PHOENIX — Police plan to begin searching a landfill outside of Phoenix in the next few weeks in hopes of finding the body of a 5-year-old Arizona girl who has been missing for months and is now believed dead, they announced Tuesday.

Investigators in the Phoenix suburb of Glendale have been working with experts for weeks to determine the likelihood of finding the body of Jhessye Shockley at the landfill in Mobile, south of the Phoenix metro area.

Sgt. Brent Coombs said Tuesday that investigators determined that a search operation is viable, although they have not set a date to begin the labor-intensive work that could take weeks.

He said investigators will provide the public with daily updates once the search begins.

When Jhessye's mother, Jerice Hunter, reported the little girl missing on Oct. 11, an intensive search began as police and volunteers combed her neighborhood and found no sign of her or any evidence indicating what might have happened to her.

In the weeks that followed, information about Hunter's past abuse of her children came to light and the investigation turned to her, with police saying she was the "No. 1 focus."

A phone call to Hunter's home Tuesday rang unanswered.

Hunter's 13-year-old daughter, who had been removed from Hunter's home with her other siblings Oct. 12, told police in November that she hadn't seen Jhessye since September. She told them that a few days before Hunter reported the girl missing, she saw Hunter cleaning her shoes and a closet where she kept Jhessye.

Police said they found a receipt that showed Hunter bought food and a bottle of bleach Oct. 9.

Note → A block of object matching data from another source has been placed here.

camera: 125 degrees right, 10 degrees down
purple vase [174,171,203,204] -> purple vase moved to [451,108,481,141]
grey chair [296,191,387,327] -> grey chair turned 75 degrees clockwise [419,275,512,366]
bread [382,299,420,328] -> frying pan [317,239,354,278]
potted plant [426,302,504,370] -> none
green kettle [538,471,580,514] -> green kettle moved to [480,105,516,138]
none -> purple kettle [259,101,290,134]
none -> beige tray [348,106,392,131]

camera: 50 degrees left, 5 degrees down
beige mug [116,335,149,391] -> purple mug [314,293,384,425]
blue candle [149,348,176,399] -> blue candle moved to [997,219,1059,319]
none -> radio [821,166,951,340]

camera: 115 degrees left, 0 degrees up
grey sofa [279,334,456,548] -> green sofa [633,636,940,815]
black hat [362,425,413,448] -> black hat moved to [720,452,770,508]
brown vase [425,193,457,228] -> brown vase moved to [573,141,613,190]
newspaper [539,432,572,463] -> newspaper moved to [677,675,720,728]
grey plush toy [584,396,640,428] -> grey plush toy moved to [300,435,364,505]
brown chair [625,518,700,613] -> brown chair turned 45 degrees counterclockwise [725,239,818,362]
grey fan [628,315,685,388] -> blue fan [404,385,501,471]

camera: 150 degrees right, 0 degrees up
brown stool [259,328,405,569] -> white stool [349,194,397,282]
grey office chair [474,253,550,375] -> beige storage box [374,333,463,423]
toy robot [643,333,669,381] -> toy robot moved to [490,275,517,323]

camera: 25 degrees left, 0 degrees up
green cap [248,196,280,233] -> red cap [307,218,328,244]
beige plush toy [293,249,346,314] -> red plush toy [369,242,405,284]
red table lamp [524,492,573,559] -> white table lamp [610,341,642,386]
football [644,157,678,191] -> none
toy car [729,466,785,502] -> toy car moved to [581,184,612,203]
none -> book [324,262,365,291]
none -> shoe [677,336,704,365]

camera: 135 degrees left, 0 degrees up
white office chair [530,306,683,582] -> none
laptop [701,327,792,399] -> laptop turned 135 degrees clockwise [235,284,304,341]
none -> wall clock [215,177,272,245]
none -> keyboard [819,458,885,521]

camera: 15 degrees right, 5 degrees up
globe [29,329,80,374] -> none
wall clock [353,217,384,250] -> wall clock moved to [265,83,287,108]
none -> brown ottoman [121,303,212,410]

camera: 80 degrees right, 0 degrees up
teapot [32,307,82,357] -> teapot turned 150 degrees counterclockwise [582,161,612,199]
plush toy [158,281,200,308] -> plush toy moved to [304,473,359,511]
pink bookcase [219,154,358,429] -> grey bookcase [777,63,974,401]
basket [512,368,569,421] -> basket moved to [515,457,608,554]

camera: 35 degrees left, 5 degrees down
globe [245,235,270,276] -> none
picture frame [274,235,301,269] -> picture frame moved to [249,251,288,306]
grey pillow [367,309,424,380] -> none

The teen also told police that Hunter deprived Jhessye of food and water while keeping her in the closet, and that she saw the girl with black eyes, bruises and cuts to her face and body. When she last saw Jhessye, the teen said that the girl's hair had been pulled out, that she didn't look alive, and that the closet where she was kept "looked like a grave and smelled like dead people."

Police arrested Hunter soon after on suspicion of child abuse related to Jhessye. They released her from jail a day later and dropped the charge against her after prosecutors said they wanted further investigation and were worried that Hunter would not be eligible for a potential murder charge if she was convicted of abusing Shockley, a situation known as double jeopardy.

Hunter has declined to submit to a lie-detector test by police but has told reporters that she had nothing to do with her daughter's disappearance. She also has been critical of investigators, who she said were wrongly focused on her instead of looking for Jhessye.

In October 2005, Hunter was arrested with her then-husband, George Shockley, on child abuse charges in California. Hunter pleaded no contest to corporal punishment and served about four years in prison before she was released on parole in May 2010.

Shockley is a convicted sex offender and is still in a California prison.

Hunter's oldest child, 14 at the time, told police that his mother routinely beat the children. Hunter's mother, Shirley Johnson, has said that her daughter changed after prison and became a loving mother.